When the last pilgrim of the day leaves, Wassim and his sons lock up Razzouk Tattoo for the night. Moving from Coptic tattooists to Holy Land Bikers, they don their helmets and gloves and heavy leather jackets and ride out through the Jaffa Gate.
As Holy Week begins, Razzouk Tattoo would, under usual circumstances, stay open into the wee hours of the morning to accommodate all the people flooding the Old City. Travelers would step into a long, deep stream of pilgrims who’ve come before and hallowed the space with their presence. They’d sit, arms outstretched, to mark their journey in ink. Maybe a simple Jerusalem cross in red, or the darker pigment of the Coptic block depicting the crucifixion, with the women on either side of Jesus.
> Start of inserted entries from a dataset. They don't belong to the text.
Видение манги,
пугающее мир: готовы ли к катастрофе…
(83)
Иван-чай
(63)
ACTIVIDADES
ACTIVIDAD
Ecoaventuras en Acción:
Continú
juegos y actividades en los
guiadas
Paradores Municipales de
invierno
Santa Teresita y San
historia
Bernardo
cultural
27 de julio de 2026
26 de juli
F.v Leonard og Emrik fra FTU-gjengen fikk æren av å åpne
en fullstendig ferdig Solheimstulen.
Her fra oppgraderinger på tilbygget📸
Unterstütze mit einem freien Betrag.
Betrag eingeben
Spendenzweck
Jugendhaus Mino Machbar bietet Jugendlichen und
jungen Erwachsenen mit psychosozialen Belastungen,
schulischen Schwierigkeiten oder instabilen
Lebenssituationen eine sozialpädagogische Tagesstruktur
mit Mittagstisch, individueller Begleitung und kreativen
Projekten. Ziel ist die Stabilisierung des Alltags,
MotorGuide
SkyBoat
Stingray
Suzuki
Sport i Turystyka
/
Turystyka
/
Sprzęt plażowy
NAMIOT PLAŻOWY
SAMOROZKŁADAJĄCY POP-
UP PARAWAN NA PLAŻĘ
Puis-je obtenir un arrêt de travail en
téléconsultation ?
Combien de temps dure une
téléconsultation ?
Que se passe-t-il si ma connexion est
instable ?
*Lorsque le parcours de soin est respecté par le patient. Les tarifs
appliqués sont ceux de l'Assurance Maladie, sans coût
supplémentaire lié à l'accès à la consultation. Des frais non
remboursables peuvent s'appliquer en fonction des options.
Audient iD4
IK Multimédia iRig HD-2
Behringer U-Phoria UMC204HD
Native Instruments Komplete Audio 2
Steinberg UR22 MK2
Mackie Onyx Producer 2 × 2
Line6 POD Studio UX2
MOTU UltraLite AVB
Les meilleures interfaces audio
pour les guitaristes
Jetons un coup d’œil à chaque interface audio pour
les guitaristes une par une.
But these are not normal days in Jerusalem. The Old City is empty and will be for the unforeseeable future. Wassim hopes that the sad sight of necessarily deserted streets will remind people of their longing for God. His shop is closed indefinitely. But after surviving twenty-eight generations, seven centuries, and hundreds of miles, his vocation will continue when pilgrims can return again. Meanwhile, those with tattoos from years past carry Jerusalem in our skin and will be present in spirit, winding down the Via Dolorosa. We are the communion of pilgrims, ever mindful of the Holy City, even as her streets are hushed.